Provided material: Begin

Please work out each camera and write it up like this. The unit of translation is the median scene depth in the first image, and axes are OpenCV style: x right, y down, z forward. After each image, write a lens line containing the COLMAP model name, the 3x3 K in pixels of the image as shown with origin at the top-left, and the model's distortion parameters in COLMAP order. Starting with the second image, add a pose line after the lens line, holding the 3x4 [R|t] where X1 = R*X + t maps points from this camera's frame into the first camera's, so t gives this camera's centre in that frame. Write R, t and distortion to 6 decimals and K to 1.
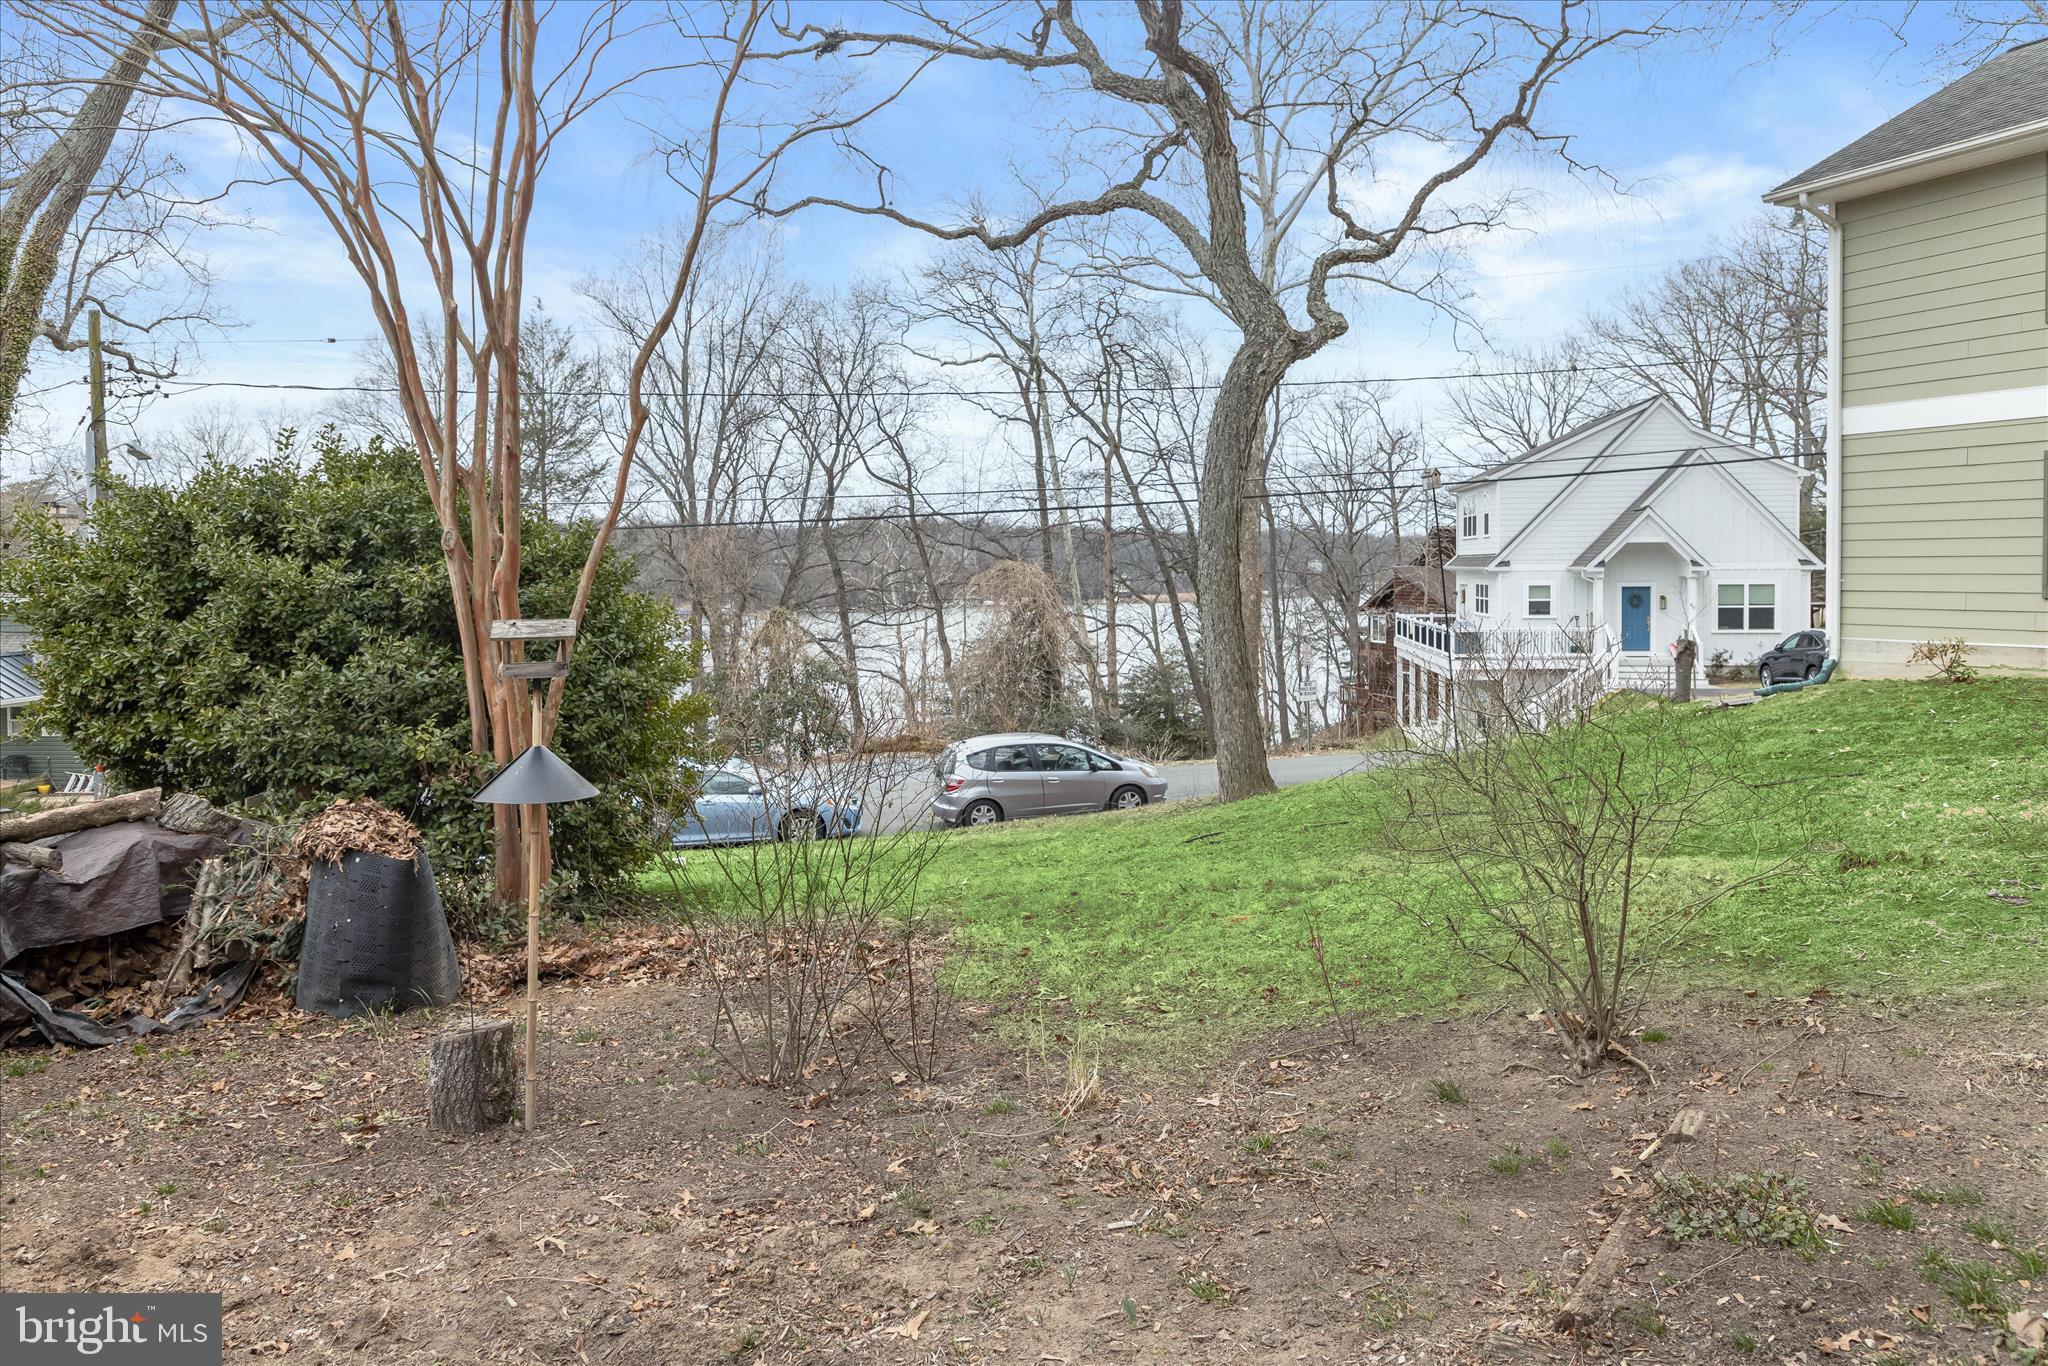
lens RADIAL K [[1473.6, 0, 1036.2], [0, 1473.6, 620.2], [0, 0, 1]] dist [-0.018458, 0.000645]
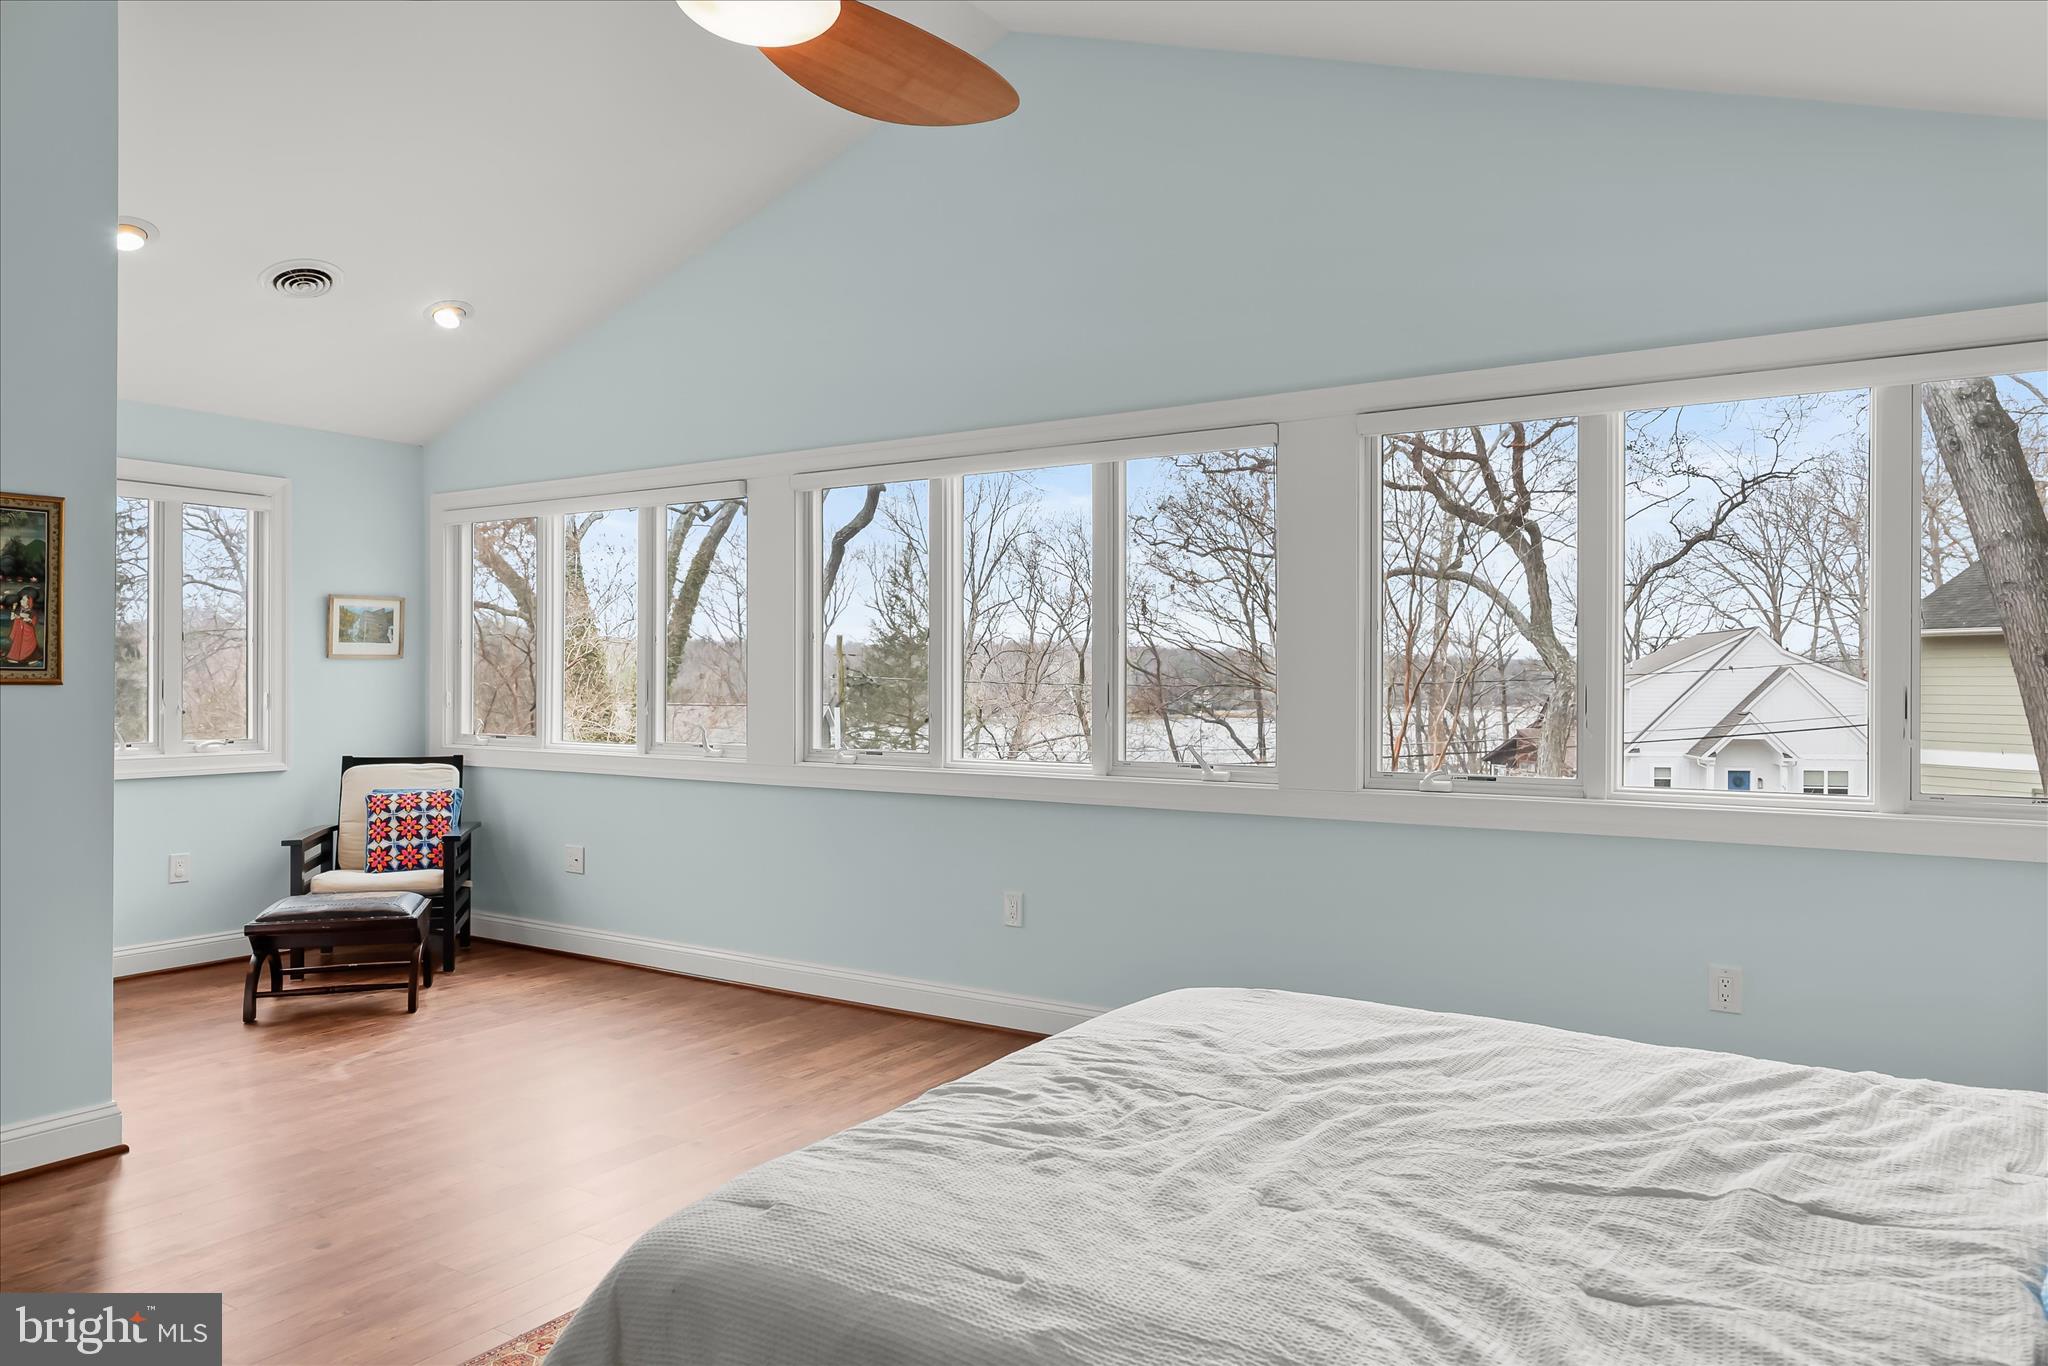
lens RADIAL K [[1359.1, 0, 1024.0], [0, 1359.1, 683.0], [0, 0, 1]] dist [0.001871, 0.000624]
pose [[0.998000, 0.014495, -0.061536, -0.151505], [-0.016317, 0.999440, -0.029209, -0.051568], [0.061078, 0.030154, 0.997677, -0.251501]]
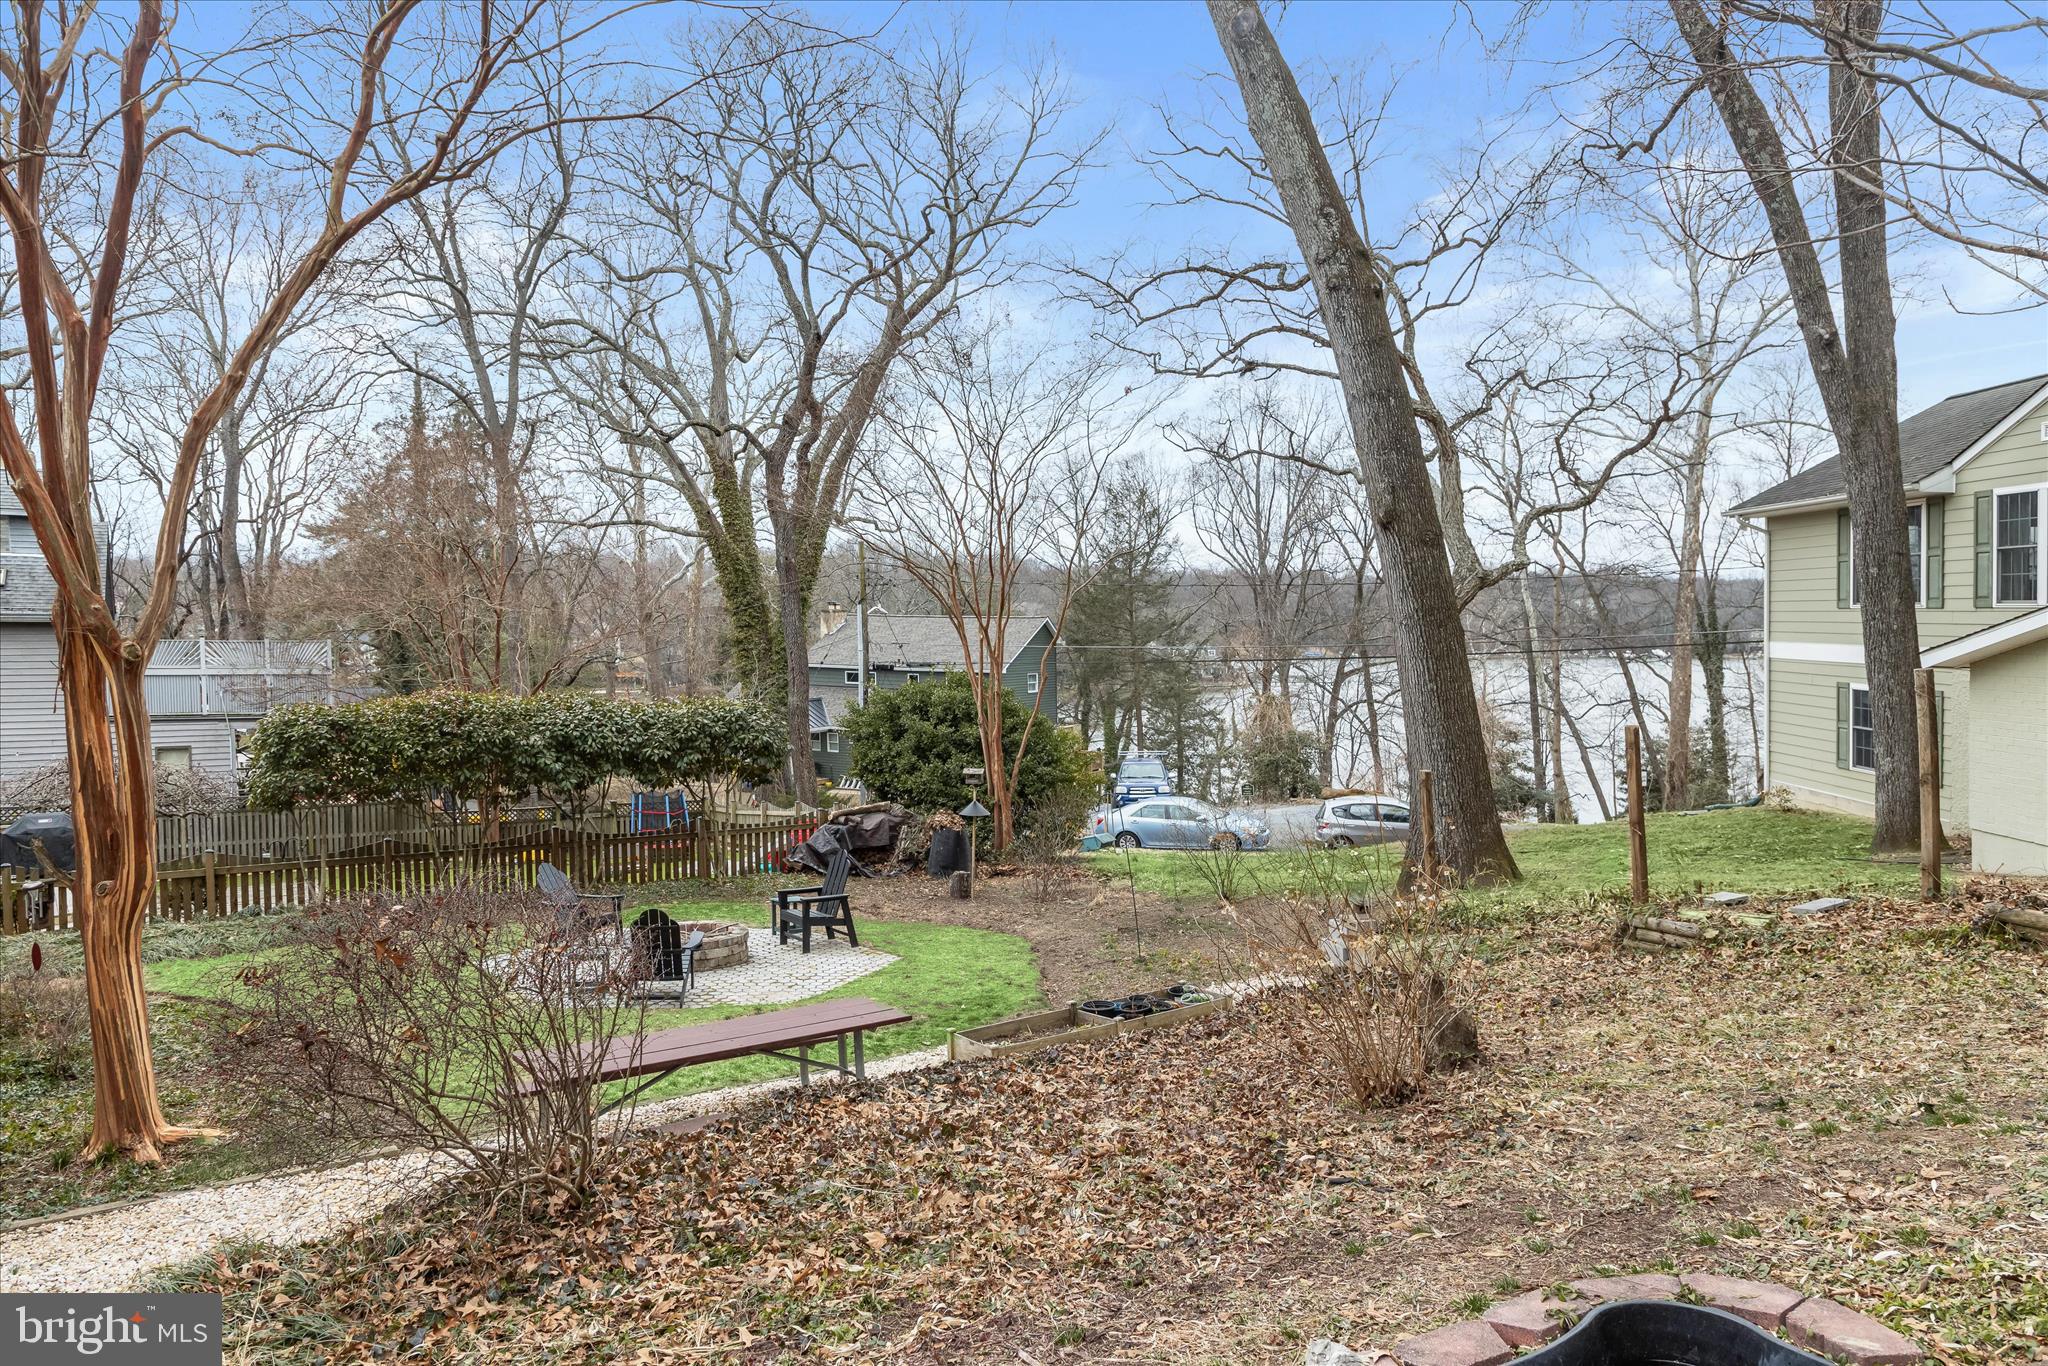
lens RADIAL K [[1363.3, 0, 1010.8], [0, 1363.3, 706.3], [0, 0, 1]] dist [-0.000864, 0.001055]
pose [[0.905674, 0.042417, -0.421848, 0.136112], [-0.030277, 0.998913, 0.035439, -0.031871], [0.422893, -0.019324, 0.905974, -0.243035]]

Provided material: End

Exercise details: Every record, from top to bottom, gets written out exactly; no picture goes into the copy.

Solution to this exercise:
Please work out each camera and write it up like this. The unit of translation is the median scene depth in the first image, and axes are OpenCV style: x right, y down, z forward. After each image, write a lens line containing the COLMAP model name, the 3x3 K in pixels of the image as shown with origin at the top-left, and the model's distortion parameters in COLMAP order. Starting with the second image, add a pose line after the lens line, holding the 3x4 [R|t] where X1 = R*X + t maps points from this camera's frame into the first camera's, so t gives this camera's centre in that frame. Write R, t and distortion to 6 decimals and K to 1.
lens RADIAL K [[1473.6, 0, 1036.2], [0, 1473.6, 620.2], [0, 0, 1]] dist [-0.018458, 0.000645]
lens RADIAL K [[1359.1, 0, 1024.0], [0, 1359.1, 683.0], [0, 0, 1]] dist [0.001871, 0.000624]
pose [[0.998000, 0.014495, -0.061536, -0.151505], [-0.016317, 0.999440, -0.029209, -0.051568], [0.061078, 0.030154, 0.997677, -0.251501]]
lens RADIAL K [[1363.3, 0, 1010.8], [0, 1363.3, 706.3], [0, 0, 1]] dist [-0.000864, 0.001055]
pose [[0.905674, 0.042417, -0.421848, 0.136112], [-0.030277, 0.998913, 0.035439, -0.031871], [0.422893, -0.019324, 0.905974, -0.243035]]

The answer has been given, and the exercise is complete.